Hi, Michael. Yes, VoltDB is very fast, but they self-admittedly *do not* perform...

jbellis · on Nov 25, 2013

So basically, VoltDB acknowledges that cross-partition transactions are Hard and has put a lot of effort into minimizing them. (This is basically the entire point of the original HStore paper.)

InfiniSQL says don't worry, we'll just use 2PC. But not just yet, we're still working on the lock manager.

I look forward to your exegesis of how you plan to overcome the well-documented scaling problems with 2PC. Preferably after you have working code. :)

mtravis · on Nov 25, 2013

I'm not doing 2PC. I'm curious what gave you that impression, and I'll clarify any documents that seem to give off that impression.

I'd like InfiniSQL to handle hard workloads as well as it can, to minimize the amount that developers need to redesign their applications.

Please go to http://www.infinisql.org/community/ and follow the project on Twitter, and sign up for the newsletter, to keep apprised of progress.

Thanks for the input!

jbellis · on Nov 25, 2013

http://www.infinisql.org/docs/overview/#idp37097184 gave me that impression.

mtravis · on Nov 25, 2013

Oh, I thought you said 2PC (two-phased commit).

Yes, InfiniSQL uses two phase locking. The Achilles' Heel is deadlock management. By necessity, the deadlock management will need to be single-threaded (at least as far as I can figure). No arguments there, so deadlock-prone usage patterns may definitely be problematic.

I don't think there's a perfect concurrency management protocol. MVCC is limited by transactionid generation. Predictive locking can't get rolled back once it starts, or limits practical throughput to single partitions.

2PL works. It's not ground-breaking (though incorporating it in the context of inter-thread messaging might be unique). And it will scale fine other than for a type of workload that tends to bring about a lot of deadlocks.

leif · on Nov 26, 2013

HAT (http://www.bailis.org/papers/hat-vldb2014.pdf) looks pretty promising in terms of multi-term transactions. It turns out that you can push the problem off to garbage collection in order to make transaction id generation easy, and garbage collection is easier to be sloppy and heuristic about. The only problem is it isn't clear yet that HATs are as rich as 2PL-based approaches, and that nobody's built an industrial strength implementation yet.

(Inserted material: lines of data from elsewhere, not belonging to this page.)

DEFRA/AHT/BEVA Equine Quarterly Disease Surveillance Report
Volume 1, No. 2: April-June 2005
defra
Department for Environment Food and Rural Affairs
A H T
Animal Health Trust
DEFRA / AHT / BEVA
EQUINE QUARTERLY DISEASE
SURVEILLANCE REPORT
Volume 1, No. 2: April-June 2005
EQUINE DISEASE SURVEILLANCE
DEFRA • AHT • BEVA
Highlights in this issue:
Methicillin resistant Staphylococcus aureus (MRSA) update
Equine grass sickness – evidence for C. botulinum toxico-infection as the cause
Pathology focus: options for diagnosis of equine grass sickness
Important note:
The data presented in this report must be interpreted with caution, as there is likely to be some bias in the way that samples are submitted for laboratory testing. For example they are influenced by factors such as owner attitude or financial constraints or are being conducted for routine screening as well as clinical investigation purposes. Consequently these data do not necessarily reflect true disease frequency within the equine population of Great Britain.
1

MichaelGG · on Nov 26, 2013

TransactionID generation, as you mentioned it, is probably being limited by the incredible expense of cross-core/socket/etc. sync.

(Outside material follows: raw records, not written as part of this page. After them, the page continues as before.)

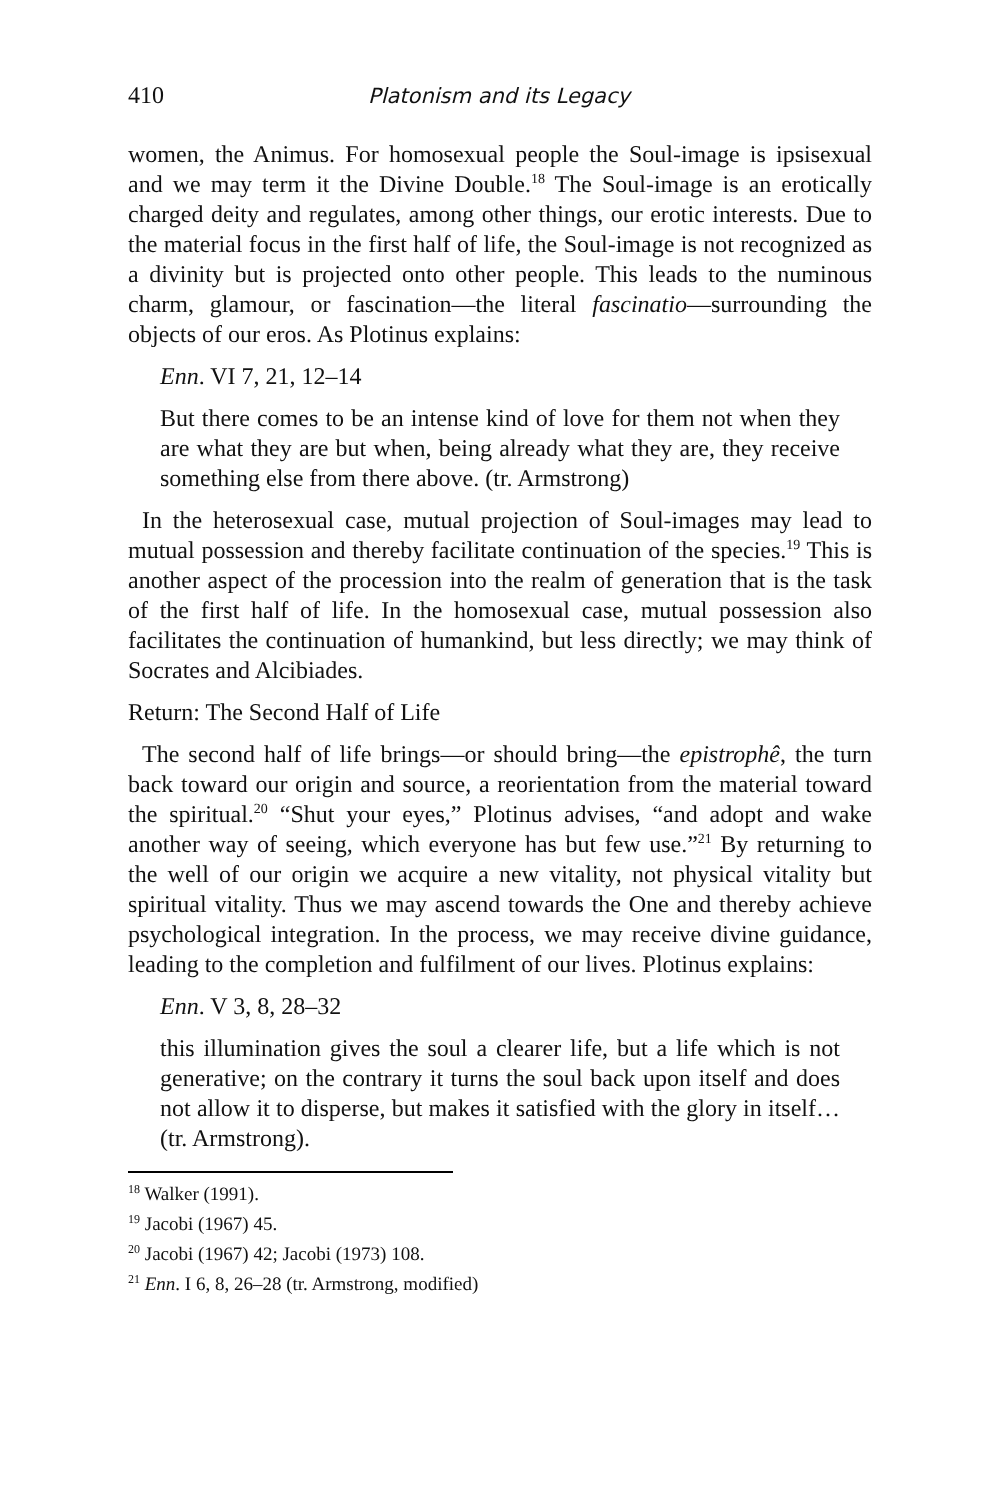410 Platonism and its Legacy
women, the Animus. For homosexual people the Soul-image is ipsisexual and we may term it the Divine Double.<sup>18</sup> The Soul-image is an erotically charged deity and regulates, among other things, our erotic interests. Due to the material focus in the first half of life, the Soul-image is not recognized as a divinity but is projected onto other people. This leads to the numinous charm, glamour, or fascination—the literal fascinatio—surrounding the objects of our eros. As Plotinus explains:
Enn. VI 7, 21, 12–14
But there comes to be an intense kind of love for them not when they are what they are but when, being already what they are, they receive something else from there above. (tr. Armstrong)
In the heterosexual case, mutual projection of Soul-images may lead to mutual possession and thereby facilitate continuation of the species.<sup>19</sup> This is another aspect of the procession into the realm of generation that is the task of the first half of life. In the homosexual case, mutual possession also facilitates the continuation of humankind, but less directly; we may think of Socrates and Alcibiades.
Return: The Second Half of Life
The second half of life brings—or should bring—the epistrophê, the turn back toward our origin and source, a reorientation from the material toward the spiritual.<sup>20</sup> “Shut your eyes,” Plotinus advises, “and adopt and wake another way of seeing, which everyone has but few use.”<sup>21</sup> By returning to the well of our origin we acquire a new vitality, not physical vitality but spiritual vitality. Thus we may ascend towards the One and thereby achieve psychological integration. In the process, we may receive divine guidance, leading to the completion and fulfilment of our lives. Plotinus explains:
Enn. V 3, 8, 28–32
this illumination gives the soul a clearer life, but a life which is not generative; on the contrary it turns the soul back upon itself and does not allow it to disperse, but makes it satisfied with the glory in itself… (tr. Armstrong).
<sup>18</sup> Walker (1991).
<sup>19</sup> Jacobi (1967) 45.
<sup>20</sup> Jacobi (1967) 42; Jacobi (1973) 108.
<sup>21</sup> Enn. I 6, 8, 26–28 (tr. Armstrong, modified)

Go single-threaded and divide up a single hardware node (server) into one node per core, and your performance should go way up. You'd want to do something like this anyways, just to avoid NUMA penalties. But treating every core as a separate node is just easy and clean, conceptually. I/O might go into a shared pool - you'd need to experiment.

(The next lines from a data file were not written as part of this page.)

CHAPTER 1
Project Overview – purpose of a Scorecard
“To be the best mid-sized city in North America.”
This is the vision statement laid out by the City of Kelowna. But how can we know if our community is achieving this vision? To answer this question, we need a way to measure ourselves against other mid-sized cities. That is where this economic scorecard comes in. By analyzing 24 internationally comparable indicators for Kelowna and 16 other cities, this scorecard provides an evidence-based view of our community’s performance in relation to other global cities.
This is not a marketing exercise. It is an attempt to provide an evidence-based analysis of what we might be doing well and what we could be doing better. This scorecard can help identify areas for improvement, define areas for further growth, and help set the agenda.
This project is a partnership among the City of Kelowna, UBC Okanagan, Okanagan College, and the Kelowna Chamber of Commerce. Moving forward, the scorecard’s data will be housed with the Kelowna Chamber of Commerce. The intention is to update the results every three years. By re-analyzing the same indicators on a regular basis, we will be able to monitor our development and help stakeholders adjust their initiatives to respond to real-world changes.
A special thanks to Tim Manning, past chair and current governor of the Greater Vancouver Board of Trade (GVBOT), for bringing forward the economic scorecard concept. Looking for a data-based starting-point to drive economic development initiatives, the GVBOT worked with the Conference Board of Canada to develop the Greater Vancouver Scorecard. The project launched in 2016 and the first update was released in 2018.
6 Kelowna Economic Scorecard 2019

I've seen this improvement on general purpose software. Running n instances where n=number of cores greatly outperformed running 1 instance across all cores.

Only major design change from one node/proc is that your replicas need to be aware of node placement, so they're on separate hardware. You may even consider taking this to another level, so that I can make sure replicas are on separate racks. Some sort of "availability group" concept might be an easy way to wrap it up.

Also: your docs page clearly says 2PC was chosen (it's in the footnote). Maybe I'm misreading what "basis" means.

MichaelGG · on Nov 25, 2013

Hey Mark. The overview seem to be much of the same. There's a lot of excited talk, which is fine, but should be limited to a leading paragraph. The fundamental issue is performance in face of transactions that need to do 2PC among multiple nodes (which also need to sync with the replicas).

I'm not much of an expert at all, but I like reading papers on databases. It seems to me that if you really did discover a breakthrough like this, you should be able to distill it to some basic algorithms and math. And a breakthrough of this scale would be quite notable.

If I'm reading correctly, there's no replica code even involved ATM. So 500Ktx/s really boils down to ~83Ktx/sec per node, on an in-memory database. Is it possible on modern hardware that this is just what to expect?

I am curious, and I'm not trying to be dismissive, but the copy sounds overly promising, without explaining how, even in theory, this will actually work. I'd suggest to explain that part first, then let the engineering come second.

mtravis · on Nov 26, 2013

Your advice that I create formal academic-style paper is reasonable, and I agree that it should be something that I pursue. Will you follow me somehow (by links at http://www.infinisql.org) so that when such is produced, you'll see it? I can't guarantee getting front page here again, and don't want to be missed in the future, especially as you (and others) have been asking for this type of information.

And, yes, many thousands of transactions per node in memory is what should be expected. But scalability of ACID (lacking durable, as discussed) transactions on multiple nodes--that's the unique part. I'll try to distill that into a paper.

MichaelGG · on Nov 26, 2013

I signed up for the newsletter.

It doesn't have to be formal and academic enough to be published. Just something that explains how performance is going to be achieved - any sort of analysis.